• STUDY TEXT:

==============================

Such a use case would be, for example, what I said about the product carbon footprint or what you said about this topic: You want to make a cross-check with Mr. Meyer. Is this the same customer? What did he order and so on? Use cases like that. It probably doesn’t make sense to say I want to do condition monitoring of a sensor now, because it’s about overarching system data that you need there.
Stephan
Exactly, because the topic of correlating these data sources is already the focus. A very important part is at the beginning, for example, when we hold workshops with our customers to develop this use case or to evaluate it and determine whether it is something that we can implement within a reasonable period of time. What are the probabilities of success and what do I actually want to achieve with this? What can we now implement within a reasonable period of time?
We have already talked about specific data. For example, I now have development data or data from Mr. Meyer in the CRM or I have certain contract data where the ownership lies, for example, in sales or in production. How does this data acquisition for the use case work from these individual IT systems, i.e. from the data management systems, if you like? How does that work with your solution?
Roland
Yes, if we have the appropriate approvals, we can link into the individual systems via our connectors. We offer the options there to cover the rules and regulations, access rights and all the security issues that the customer ultimately needs. Not everyone should be able to see all the data and access it at will. We also offer the option of compiling certain data products on our platform in order to make them available for analysis.
Stephan, are these connectors that are always already there by default? There are so many different IT systems out there. Is everything already available or how does that work?
Stephan
Of course, there are not off-the-shelf solutions for everything. However, it is worth mentioning that Starburst offers an extensive selection of pre-built connectors that are very well suited for the first steps and can already cover many requirements. Nevertheless, individual requirements may arise that require customized connectors. In such cases, we can provide advice and help with the implementation of individual connectors.
You spoke earlier about this SQL query engine to retrieve this data. What is the technology behind it? What are you building on, what kind of connectors are these?
Stephan
The technology behind it is called Trino and it is actually a federated query engine that can be used to make such queries. You can compare that a bit with Kafka and Confluent, since we just mentioned it earlier. In other words, Kafka as a streaming solution, open source, which is then provided by Confluent when it comes to the enterprise sector. The situation is similar here with Trino and Starburst. This means that Trino is the open source engine that is ultimately used and Starburst is the manufacturer for the enterprise solution.

==============================

• DATASET EXTRACT:

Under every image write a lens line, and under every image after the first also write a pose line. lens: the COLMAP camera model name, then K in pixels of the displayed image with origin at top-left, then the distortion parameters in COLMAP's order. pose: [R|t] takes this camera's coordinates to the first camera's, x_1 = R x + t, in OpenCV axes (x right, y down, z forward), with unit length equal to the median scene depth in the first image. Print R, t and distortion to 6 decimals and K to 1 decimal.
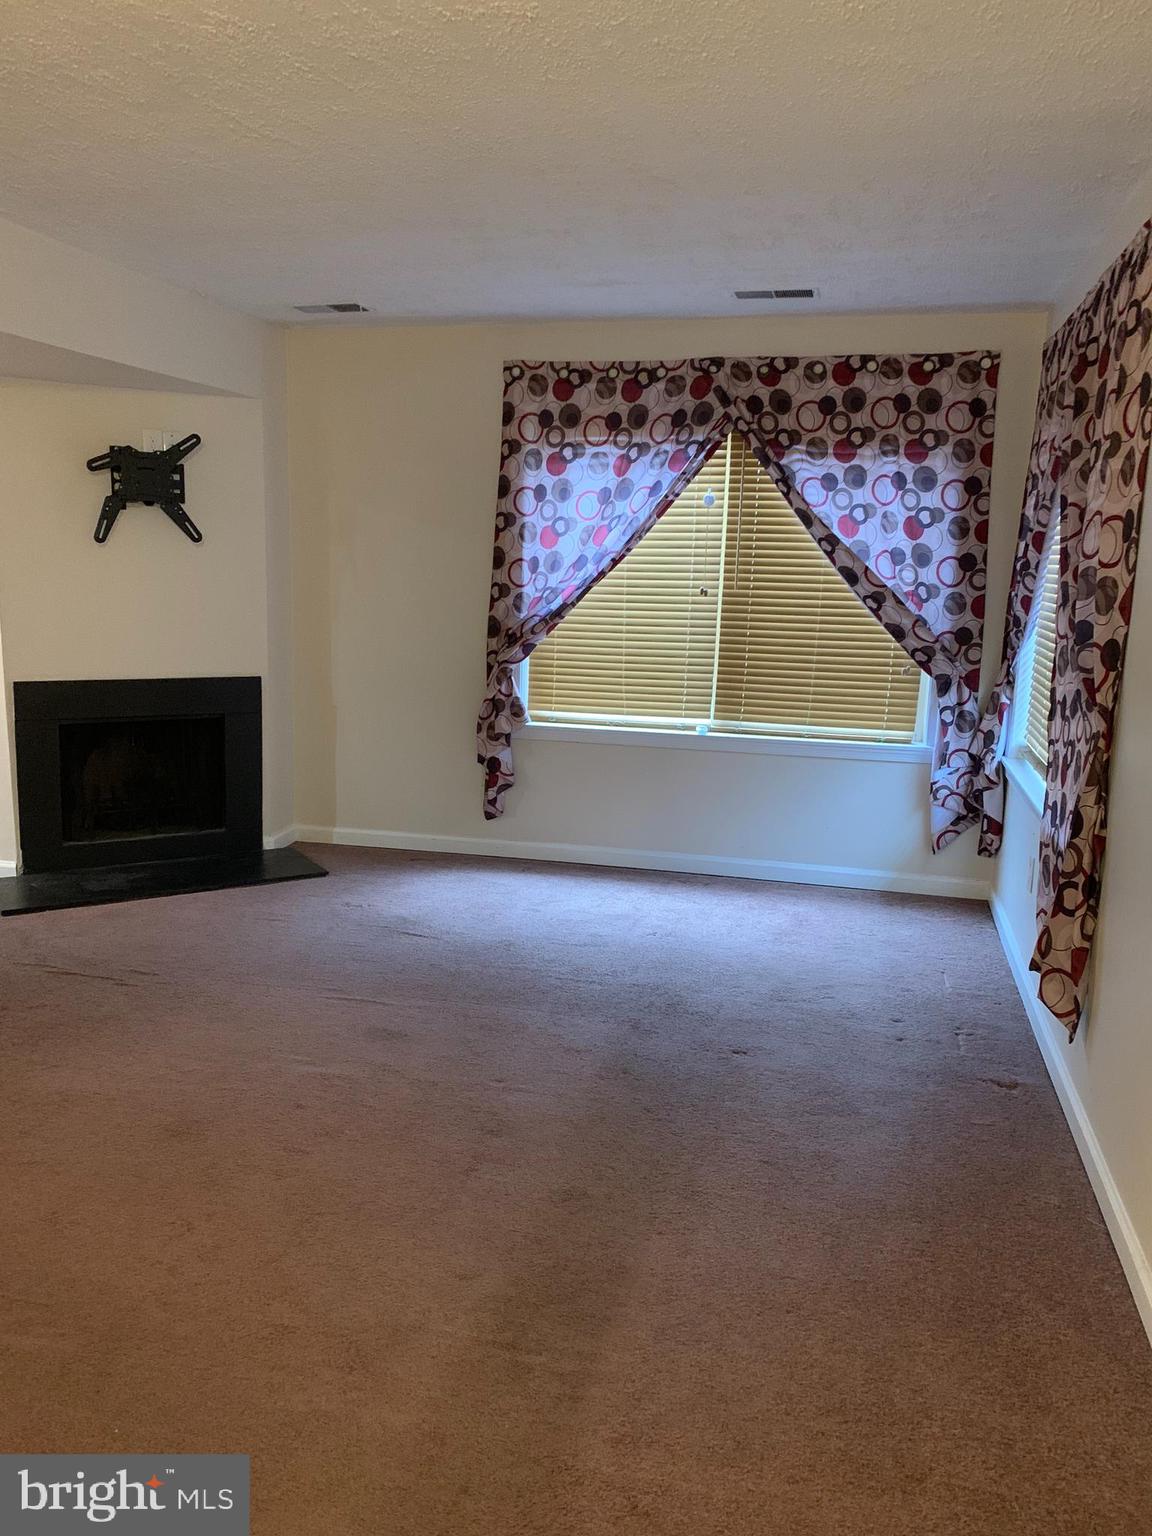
lens RADIAL K [[1183.5, 0, 576.0], [0, 1183.5, 768.0], [0, 0, 1]] dist [0.028153, 0.001644]
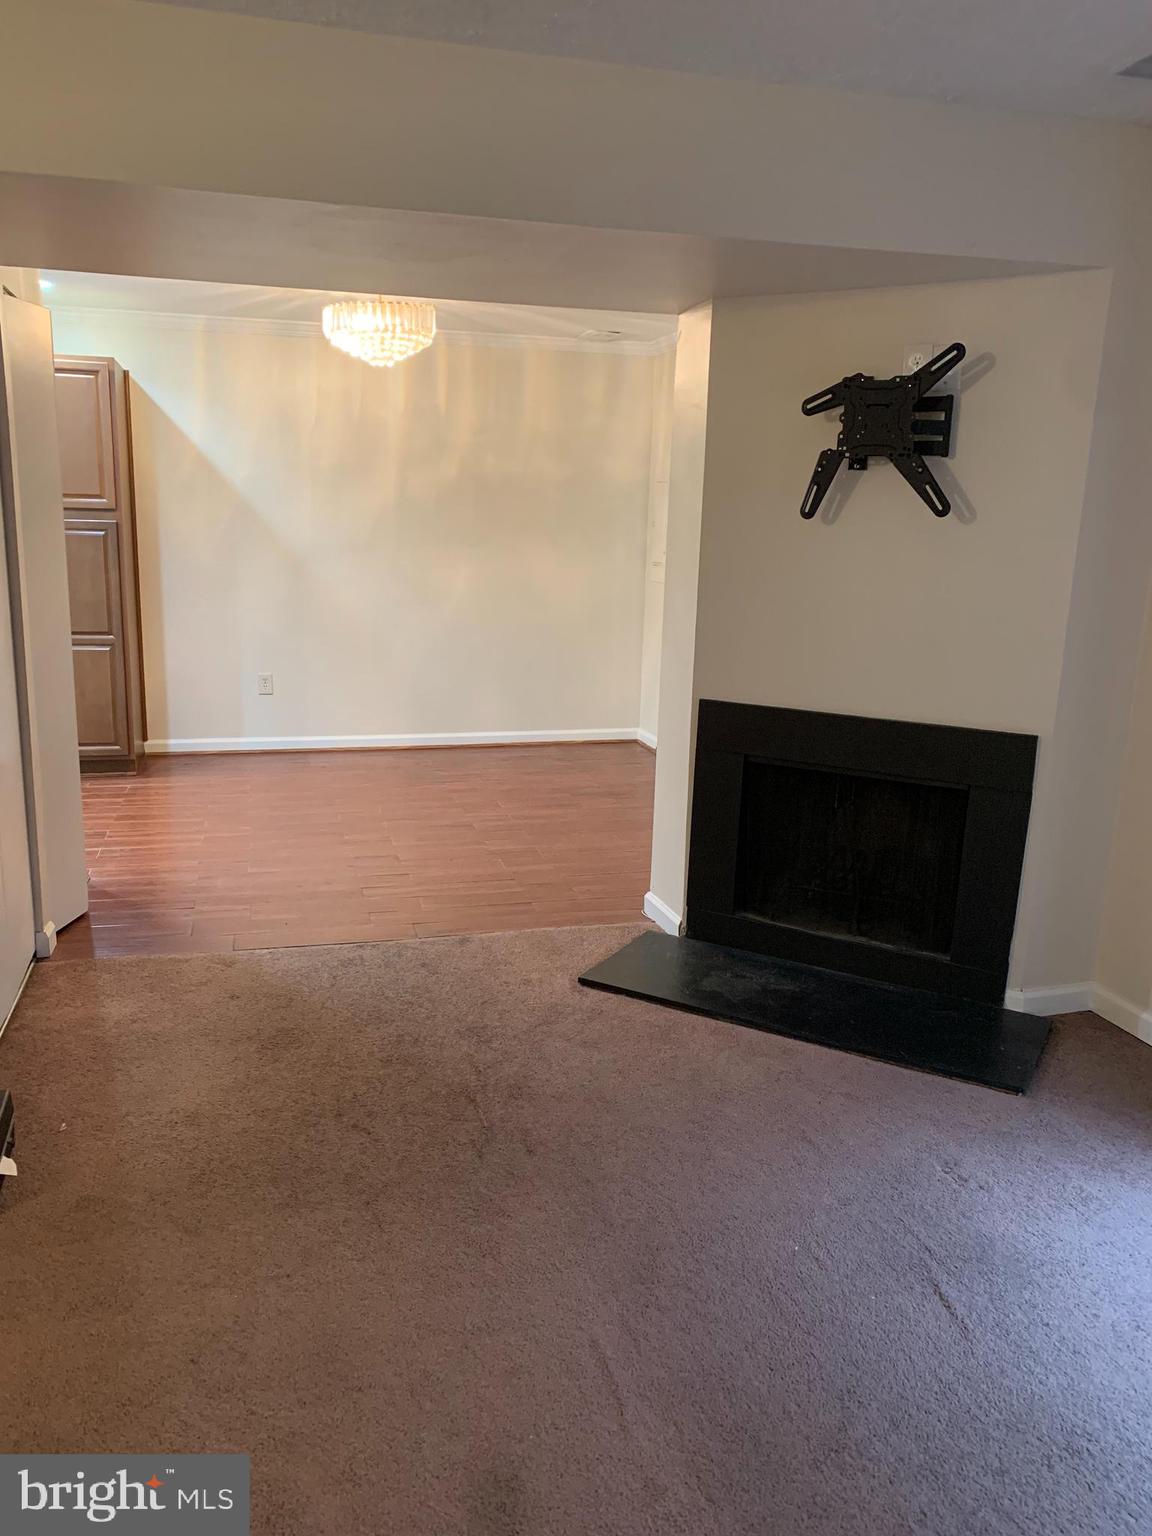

==============================

• WHAT TO DO:
**1)** Name every company or software product mentioned in the interview above.
**2)** Please turn the paragraph of the interview that begins "Yes, if we have the appropriate approvals" into a short bulleted list that keeps its main points.
**3)** Decide whether each statement agrees with the interview above, answering yes or no and quoting the words that settle it.
(a) Trino is the open source engine, while Starburst provides the enterprise solution.
(b) Pre-built connectors exist for every IT system.
(c) Condition monitoring of a single sensor is presented as a fitting use case.

• RESPONSES:
**1)** Starburst, Trino, Kafka, Confluent

**2)**
- With the appropriate approvals, connectors link into the individual systems.
- Rules and regulations, access rights and all security issues the customer needs are covered.
- Not everyone can see or access all the data at will.
- Certain data products can be compiled on the platform and made available for analysis.

**3)**
(a) Yes: "Trino is the open source engine that is ultimately used and Starburst is the manufacturer for the enterprise solution."
(b) No: "Of course, there are not off-the-shelf solutions for everything."
(c) No: "It probably doesn’t make sense to say I want to do condition monitoring of a sensor now"